#### Exercise text:
————————

The rule signals one of the broadest attempts from the Biden administration to curtail undocumented movement across the US-Mexico border, which reached record levels in the 2022 fiscal year, with US Border Patrol documenting 2,378,944 “encounters” in the region.

Republicans have pressured Biden to crack down on illegal crossings, fearing a spike could overwhelm government resources. And in January, the administration expanded an initiative originally aimed at Venezuelan asylum seekers to include Nicaraguans, Haitians and Cubans as well.

That policy requires asylum seekers from the four countries to apply through a “parole process” that requires applicants to undergo extensive vetting. They also have to demonstrate they have a sponsor in the US who can support them financially.

Up to 30,000 applicants per month would be accepted under the programme, the Biden administration said. Individuals from those four countries who arrive “irregularly” across the US border would otherwise be subject to expulsion.

Tuesday’s newly unveiled rule would widen the number of asylum seekers who could be subject to expulsion.

In their statement on Tuesday, the DHS and DOJ said 26,000 Cubans, Nicaraguans and Haitians had been accepted through the “parole process” as of February 17. The agencies also said that, from October through January, a total of 33,800 Venezuelans had also arrived through the programme, which allows two years of work authorisation in the US.

————————

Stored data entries
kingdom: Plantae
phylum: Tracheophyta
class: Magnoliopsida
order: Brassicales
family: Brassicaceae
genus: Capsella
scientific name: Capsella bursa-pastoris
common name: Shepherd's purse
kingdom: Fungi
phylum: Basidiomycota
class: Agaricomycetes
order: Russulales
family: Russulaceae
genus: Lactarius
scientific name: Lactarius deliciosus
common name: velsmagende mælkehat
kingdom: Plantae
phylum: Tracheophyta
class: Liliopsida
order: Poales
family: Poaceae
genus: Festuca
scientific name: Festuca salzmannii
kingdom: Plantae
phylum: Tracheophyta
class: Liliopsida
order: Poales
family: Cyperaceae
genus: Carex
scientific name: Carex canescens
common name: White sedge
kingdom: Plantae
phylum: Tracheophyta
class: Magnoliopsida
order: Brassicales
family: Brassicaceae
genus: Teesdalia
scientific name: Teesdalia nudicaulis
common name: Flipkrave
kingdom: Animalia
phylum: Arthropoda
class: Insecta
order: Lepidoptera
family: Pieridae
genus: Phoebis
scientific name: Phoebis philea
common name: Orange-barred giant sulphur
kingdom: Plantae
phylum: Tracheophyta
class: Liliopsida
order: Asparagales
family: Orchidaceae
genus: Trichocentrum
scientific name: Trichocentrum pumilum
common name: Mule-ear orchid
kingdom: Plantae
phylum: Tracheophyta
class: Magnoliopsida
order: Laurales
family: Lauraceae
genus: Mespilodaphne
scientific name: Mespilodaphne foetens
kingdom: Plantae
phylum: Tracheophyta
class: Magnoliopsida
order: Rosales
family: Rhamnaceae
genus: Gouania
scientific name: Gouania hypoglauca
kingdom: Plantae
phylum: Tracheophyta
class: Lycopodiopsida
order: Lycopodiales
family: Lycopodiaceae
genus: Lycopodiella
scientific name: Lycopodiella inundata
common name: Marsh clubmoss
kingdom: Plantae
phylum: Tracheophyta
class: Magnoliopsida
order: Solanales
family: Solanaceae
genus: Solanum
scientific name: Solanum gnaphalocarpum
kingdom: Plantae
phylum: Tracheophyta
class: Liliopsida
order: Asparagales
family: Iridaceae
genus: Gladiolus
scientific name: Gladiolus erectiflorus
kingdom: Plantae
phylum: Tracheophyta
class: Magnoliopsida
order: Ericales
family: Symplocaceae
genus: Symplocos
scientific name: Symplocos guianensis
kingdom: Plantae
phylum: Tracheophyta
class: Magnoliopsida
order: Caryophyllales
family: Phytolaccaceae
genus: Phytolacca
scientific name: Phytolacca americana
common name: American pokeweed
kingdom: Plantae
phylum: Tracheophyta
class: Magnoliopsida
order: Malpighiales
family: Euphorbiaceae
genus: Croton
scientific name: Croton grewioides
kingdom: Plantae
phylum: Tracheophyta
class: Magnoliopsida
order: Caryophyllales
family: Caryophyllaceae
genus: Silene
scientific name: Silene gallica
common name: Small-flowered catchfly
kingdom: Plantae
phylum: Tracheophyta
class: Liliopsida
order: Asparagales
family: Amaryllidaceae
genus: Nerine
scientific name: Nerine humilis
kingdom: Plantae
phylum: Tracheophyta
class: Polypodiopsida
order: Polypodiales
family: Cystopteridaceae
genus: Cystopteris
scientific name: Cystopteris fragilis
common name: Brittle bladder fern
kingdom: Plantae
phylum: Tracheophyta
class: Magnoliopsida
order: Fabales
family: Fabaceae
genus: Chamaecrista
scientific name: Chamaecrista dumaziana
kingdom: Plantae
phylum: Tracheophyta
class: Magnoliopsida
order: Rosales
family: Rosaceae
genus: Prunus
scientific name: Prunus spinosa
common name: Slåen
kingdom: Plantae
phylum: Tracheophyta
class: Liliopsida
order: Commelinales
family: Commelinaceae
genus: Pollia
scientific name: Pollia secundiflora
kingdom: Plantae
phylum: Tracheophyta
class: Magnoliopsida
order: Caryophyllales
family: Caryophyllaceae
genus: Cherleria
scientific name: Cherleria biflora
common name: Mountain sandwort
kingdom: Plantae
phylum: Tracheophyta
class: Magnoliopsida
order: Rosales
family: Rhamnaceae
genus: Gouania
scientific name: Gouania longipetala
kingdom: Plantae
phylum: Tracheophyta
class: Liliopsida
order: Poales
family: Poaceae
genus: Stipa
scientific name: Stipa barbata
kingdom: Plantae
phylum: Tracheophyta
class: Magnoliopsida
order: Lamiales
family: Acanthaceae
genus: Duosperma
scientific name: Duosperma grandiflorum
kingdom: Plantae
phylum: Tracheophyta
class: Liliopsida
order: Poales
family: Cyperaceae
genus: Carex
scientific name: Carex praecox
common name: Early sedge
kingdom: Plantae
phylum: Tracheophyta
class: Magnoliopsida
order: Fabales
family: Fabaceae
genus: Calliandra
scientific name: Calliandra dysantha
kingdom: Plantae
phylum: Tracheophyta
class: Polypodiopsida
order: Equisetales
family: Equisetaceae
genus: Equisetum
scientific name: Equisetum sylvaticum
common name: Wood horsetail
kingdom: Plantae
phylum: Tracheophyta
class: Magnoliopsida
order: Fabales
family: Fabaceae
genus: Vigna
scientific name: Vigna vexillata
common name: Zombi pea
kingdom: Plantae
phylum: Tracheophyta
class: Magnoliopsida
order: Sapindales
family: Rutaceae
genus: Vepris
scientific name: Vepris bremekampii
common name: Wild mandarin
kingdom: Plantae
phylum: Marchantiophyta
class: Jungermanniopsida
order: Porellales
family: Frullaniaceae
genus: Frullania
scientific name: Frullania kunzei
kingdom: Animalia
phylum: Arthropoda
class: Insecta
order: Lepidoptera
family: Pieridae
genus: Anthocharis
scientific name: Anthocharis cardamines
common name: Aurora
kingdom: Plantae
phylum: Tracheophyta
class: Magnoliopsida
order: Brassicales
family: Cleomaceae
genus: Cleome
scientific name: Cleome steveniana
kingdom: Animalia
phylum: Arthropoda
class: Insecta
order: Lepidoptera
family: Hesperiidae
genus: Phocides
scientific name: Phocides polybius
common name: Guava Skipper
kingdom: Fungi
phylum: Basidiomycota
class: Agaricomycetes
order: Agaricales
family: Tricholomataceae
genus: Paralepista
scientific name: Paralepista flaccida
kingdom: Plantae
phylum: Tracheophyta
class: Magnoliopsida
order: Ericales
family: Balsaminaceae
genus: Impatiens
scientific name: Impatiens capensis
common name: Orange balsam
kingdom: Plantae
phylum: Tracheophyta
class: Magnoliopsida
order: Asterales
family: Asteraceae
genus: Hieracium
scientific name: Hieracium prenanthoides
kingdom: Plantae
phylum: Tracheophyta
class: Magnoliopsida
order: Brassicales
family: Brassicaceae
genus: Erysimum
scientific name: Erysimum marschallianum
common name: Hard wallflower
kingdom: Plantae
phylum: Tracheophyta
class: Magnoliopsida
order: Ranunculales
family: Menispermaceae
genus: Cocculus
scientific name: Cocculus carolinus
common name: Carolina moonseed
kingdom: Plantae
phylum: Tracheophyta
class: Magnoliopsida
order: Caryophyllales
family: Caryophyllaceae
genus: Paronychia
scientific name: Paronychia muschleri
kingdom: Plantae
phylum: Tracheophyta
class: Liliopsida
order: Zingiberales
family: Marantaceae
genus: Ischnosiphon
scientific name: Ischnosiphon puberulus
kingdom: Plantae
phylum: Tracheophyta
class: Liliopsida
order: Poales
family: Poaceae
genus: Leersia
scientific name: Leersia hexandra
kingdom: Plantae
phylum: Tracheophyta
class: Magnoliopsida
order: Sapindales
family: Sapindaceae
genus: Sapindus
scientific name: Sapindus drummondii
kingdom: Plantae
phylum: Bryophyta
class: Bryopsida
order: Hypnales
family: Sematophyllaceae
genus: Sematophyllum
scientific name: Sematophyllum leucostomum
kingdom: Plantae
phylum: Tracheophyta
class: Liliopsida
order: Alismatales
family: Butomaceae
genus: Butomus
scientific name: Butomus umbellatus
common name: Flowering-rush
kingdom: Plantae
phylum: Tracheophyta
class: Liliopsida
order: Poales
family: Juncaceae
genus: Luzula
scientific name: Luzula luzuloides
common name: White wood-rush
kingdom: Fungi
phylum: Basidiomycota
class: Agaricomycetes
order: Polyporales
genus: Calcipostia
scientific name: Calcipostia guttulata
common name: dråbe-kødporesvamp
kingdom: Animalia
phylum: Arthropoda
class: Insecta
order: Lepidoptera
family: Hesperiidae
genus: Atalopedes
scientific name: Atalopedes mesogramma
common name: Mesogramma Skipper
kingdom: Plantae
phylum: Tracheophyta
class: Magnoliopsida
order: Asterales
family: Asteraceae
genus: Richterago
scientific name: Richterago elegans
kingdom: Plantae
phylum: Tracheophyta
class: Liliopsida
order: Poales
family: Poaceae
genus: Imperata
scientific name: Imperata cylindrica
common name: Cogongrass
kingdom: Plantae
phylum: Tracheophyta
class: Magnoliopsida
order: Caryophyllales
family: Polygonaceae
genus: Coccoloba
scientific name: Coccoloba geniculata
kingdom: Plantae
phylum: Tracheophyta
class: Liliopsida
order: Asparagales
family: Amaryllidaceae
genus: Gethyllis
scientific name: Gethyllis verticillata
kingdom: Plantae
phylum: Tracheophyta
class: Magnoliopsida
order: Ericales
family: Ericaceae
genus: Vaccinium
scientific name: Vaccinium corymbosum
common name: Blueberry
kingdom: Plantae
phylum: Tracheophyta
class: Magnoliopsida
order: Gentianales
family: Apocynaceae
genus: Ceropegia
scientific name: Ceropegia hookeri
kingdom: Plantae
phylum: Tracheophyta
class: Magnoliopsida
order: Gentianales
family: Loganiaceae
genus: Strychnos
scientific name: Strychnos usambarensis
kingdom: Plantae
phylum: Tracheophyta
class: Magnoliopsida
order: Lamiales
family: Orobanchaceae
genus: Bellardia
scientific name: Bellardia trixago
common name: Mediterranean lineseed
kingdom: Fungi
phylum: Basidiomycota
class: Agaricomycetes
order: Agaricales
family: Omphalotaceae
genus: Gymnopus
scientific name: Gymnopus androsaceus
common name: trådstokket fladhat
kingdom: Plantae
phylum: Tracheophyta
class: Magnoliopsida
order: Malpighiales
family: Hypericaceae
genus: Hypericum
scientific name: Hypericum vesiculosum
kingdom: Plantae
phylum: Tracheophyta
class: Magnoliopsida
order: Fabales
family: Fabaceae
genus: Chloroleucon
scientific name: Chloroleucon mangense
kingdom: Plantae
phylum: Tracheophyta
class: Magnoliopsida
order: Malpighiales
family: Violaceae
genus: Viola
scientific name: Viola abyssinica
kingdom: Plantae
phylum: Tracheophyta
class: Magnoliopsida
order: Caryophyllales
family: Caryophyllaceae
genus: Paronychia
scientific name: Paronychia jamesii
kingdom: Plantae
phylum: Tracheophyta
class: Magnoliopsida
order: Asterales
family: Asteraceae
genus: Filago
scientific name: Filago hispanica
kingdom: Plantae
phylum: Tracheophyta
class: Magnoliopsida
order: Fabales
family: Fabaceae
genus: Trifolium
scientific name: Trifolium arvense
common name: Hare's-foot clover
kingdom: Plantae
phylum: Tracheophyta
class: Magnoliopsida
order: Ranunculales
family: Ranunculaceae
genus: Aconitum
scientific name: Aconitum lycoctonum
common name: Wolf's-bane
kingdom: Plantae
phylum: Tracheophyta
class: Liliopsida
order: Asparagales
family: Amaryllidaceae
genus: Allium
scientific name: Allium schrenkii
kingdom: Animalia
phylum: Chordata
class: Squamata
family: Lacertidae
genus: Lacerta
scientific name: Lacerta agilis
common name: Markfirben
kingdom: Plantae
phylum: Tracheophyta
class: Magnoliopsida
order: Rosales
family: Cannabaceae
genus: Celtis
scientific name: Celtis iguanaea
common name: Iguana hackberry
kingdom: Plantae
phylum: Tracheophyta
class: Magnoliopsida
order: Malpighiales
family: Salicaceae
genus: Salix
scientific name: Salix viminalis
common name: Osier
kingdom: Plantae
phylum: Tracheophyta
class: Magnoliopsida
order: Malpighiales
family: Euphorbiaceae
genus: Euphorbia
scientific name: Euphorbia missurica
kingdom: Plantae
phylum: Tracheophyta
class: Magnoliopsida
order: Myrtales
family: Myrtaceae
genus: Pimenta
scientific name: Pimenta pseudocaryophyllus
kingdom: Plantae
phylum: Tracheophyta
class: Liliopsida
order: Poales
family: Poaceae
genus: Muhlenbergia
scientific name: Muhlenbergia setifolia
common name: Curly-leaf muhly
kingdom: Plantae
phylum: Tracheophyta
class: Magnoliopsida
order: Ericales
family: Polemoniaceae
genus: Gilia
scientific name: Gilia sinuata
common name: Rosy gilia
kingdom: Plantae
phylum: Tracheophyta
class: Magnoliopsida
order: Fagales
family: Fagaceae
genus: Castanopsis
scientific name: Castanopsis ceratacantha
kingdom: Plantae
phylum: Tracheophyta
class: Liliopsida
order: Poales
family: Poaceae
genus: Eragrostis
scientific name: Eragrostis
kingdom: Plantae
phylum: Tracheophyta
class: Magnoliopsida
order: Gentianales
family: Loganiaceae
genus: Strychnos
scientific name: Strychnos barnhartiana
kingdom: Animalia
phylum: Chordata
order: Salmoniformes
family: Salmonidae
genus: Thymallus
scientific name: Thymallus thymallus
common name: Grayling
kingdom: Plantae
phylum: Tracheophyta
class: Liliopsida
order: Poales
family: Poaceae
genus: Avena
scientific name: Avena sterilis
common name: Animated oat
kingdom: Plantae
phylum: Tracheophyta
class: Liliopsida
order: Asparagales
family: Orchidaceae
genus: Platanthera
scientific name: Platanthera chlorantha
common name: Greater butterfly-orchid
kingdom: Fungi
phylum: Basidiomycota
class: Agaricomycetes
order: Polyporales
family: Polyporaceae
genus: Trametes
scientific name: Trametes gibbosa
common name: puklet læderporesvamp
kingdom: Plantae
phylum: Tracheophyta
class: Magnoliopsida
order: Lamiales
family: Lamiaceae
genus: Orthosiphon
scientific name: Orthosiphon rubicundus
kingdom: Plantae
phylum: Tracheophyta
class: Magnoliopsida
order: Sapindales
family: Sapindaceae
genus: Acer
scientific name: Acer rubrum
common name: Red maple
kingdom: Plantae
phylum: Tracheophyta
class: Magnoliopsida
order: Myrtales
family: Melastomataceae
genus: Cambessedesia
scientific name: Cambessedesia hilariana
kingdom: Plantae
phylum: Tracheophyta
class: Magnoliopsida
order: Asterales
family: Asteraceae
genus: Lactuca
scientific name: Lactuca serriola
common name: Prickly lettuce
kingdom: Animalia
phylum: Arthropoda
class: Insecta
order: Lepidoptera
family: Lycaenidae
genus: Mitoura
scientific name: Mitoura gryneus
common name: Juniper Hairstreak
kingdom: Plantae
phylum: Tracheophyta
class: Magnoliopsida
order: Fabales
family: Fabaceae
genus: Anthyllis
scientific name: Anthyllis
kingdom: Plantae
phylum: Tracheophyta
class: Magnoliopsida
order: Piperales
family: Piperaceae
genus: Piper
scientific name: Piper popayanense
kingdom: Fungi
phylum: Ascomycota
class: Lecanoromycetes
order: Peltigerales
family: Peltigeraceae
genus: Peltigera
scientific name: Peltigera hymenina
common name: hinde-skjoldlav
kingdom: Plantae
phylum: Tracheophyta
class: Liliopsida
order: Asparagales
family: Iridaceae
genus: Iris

————————

#### Exercise 1:
Answer these from the text on US border policy:
(a) How many "encounters" did US Border Patrol document in the 2022 fiscal year?
(b) How many applicants per month would be accepted under the programme?
(c) How many Venezuelans arrived through the programme from October through January?
#### Exercise 2:
Carry on the text on US border policy from its final sentence.
The records were drawn from a different source than the text.

#### Result 1:
(a) 2,378,944
(b) Up to 30,000
(c) 33,800

#### Result 2:
Alejandro Mayorkas, the secretary of Homeland Security under the Biden administration, hailed the new rule as a step in favour of public safety and lawfulness.

“We are a nation of immigrants, and we are a nation of laws,” Mayorkas, who was born in Cuba, said in the statement.

“We are strengthening the availability of legal, orderly pathways for migrants to come to the United States, [and] at the same time proposing new consequences on those who fail to use processes made available to them by the United States and its regional partners.”

Critics, however, have slammed the plan as leaving “vulnerable people in danger” and unfairly denying “protection to thousands”.

Karen Musalo, director of the Center for Gender and Refugee Studies at the University of California, San Francisco, told the Reuters news agency the proposal would force asylum seekers to apply for refuge in the countries they travel through to get to the US.

“It’s a terrible example of trying to flout your domestic and international legal obligations,” she said.

Four Democratic senators — Ben Ray Lujan of New Mexico, Alex Padilla of California and Bob Menendez and Cory Booker of New Jersey — likewise denounced the rule in a joint statement on Tuesday, calling it a “transit ban” for asylum seekers “who don’t first apply for asylum in a transit country”.

“We are deeply disappointed that the Administration has chosen to move forward with publishing this proposed rule, which only perpetuates the harmful myth that asylum seekers are a threat to this nation,” the senators said. “In reality, they are pursuing a legal pathway in the United States.”

International law, incorporated into the US Refugee Act of 1980, allows asylum seekers to apply for protection upon arriving in the US on the basis that they fear persecution in their home country.

While critics have depicted the Biden administration’s new rules as an extension of Title 42 — which was enacted at the start of the COVID-19 pandemic — Biden has depicted the new immigration policies as an answer to a post-Title 42 future.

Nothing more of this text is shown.